Il y a un peu plus d'un an pourtant, pleines d'espoir, une poignée d'anciennes Lejaby menées par Muriel Pernin, une professionnelle de la communication émue par le sort de ces corsetières, ouvraient leur atelier en embauchant et en formant de jeunes talents. Une ouverture avec le sourire : la perspective du retour de la fabrication française dans un secteur qui avait dû en faire le deuil avait très vite rempli leur carnet de commande. La réponse financière du public à la souscription lancée sur les réseaux sociaux leur avait assuré un bon départ. Et Arnaud Montebourg, à leurs côtés, vantait les vertus du "made in France".
Guillotine
Treize mois plus tard, c'est le désenchantement. Le marché est pourtant là, les commandes tombent. Mais Les Atelières ont épuisé leurs fonds propres sans pouvoir compter sur les aides extérieures promises. Muriel Pernin n'a aujourd'hui pas de mots assez durs pour dénoncer tour à tour la position des banques, celle de la Banque publique d'investissement (BPI) et l'hypocrisie du "made in France" porté en étendard par le gouvernement.
"Dans notre pays, les banques sont plus fortes que la République", crie aujourd'hui haut et fort la présidente des Atelières. "Avec notre argent, elles exécutent chaque jour des dizaines de PME et aujourd'hui, ce sont Les Atelières qui montent à la guillotine."
Si elle est contrainte de demander la liquidation de sa société, c'est qu'il lui manque les 585 000 euros du fonds de revitalisation proposé et soutenu par le préfet du Rhône, mais également par plusieurs grandes entreprises. "Hélas, deux banques s'y opposent, ce qui remet en cause l'ensemble de notre montage financier, regrette-t-elle. C'est d'autant plus rageant que cet argent n'est pas celui des banques, mais celui d'entreprises."
La BPI en prend également pour son grade.

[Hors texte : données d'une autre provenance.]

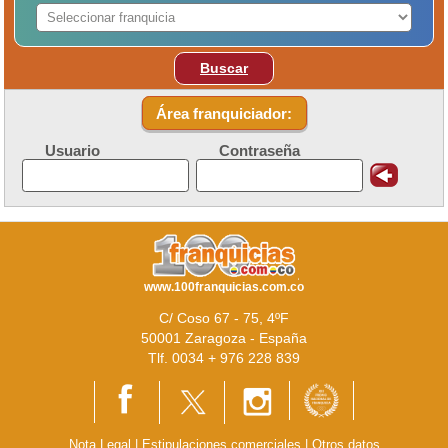
Buscar
Área franquiciador:
Usuario
Contraseña
www.100franquicias.com.co
C/ Coso 67 - 75, 4ºF
50001 Zaragoza - España
Tlf. 0034 + 976 228 839
Nota Legal
|
Estipulaciones comerciales
|
Otros datos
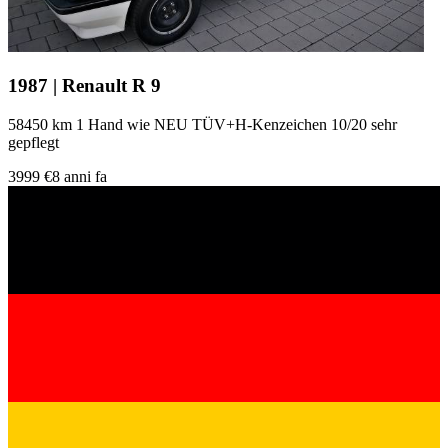
1987 | Renault R 9
58450 km 1 Hand wie NEU TÜV+H-Kenzeichen 10/20 sehr
gepflegt
3999 €
8 anni fa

Les Atelières pensaient là encore obtenir une aide qui n'est pas venue. "La BPI n'aide que les entreprises qui n'ont pas consommé leurs fonds propres alors que c'est justement quand on a besoin d'aide qu'on se tourne vers elle", relève la chef d'entreprise, "cette clause exclut nombre de PME à potentiel qui ont besoin de temps, la BPI est l'instrument des grands groupes et ne rend pas service aux PME alors que ce sont les PME qui créent l'emploi en France. Ceux qui, comme moi, ont espéré en la BPI ont été leurrés."
"Les personnes valent moins que les robots"
Elle regrette également que la BPI ne reconnaisse que l'innovation technologique et l'intervention d'ingénieurs, alors que Les Atelières travaillent avec les chercheurs de l'Insa sur de l'innovation organisationnelle portée par des ouvrières : "Nous étions en train de mettre au point un modèle à mi-chemin entre la production à la chaîne et l'artisanat, mais ce mode d'innovation n'est pas reconnu par la BPI. Dans notre pays, les personnes valent moins que les robots."
Dans le collimateur de Muriel Pernin pour finir, le discours du made in France porté par le gouvernement et particulièrement le ministre du Redressement productif, qu'elle considère aujourd'hui comme une vaste hypocrisie. Elle a ainsi réalisé que le "made in France" n'était qu'une norme "a minima" qui n'exige pas que le produit ait été entièrement réalisé en France. "Aujourd'hui, les consommateurs sont bernés, quand ils achètent du made in France, ce sont souvent des produits fabriqués à l'étranger et finalisés en France avec une simple étiquette cousue en France", assure-t-elle.
Muriel Pernin fait le constat d'une filière textile française détruite qui ne pourrait se reconstruire que sous l'effet d'une volonté politique forte. Et sincère.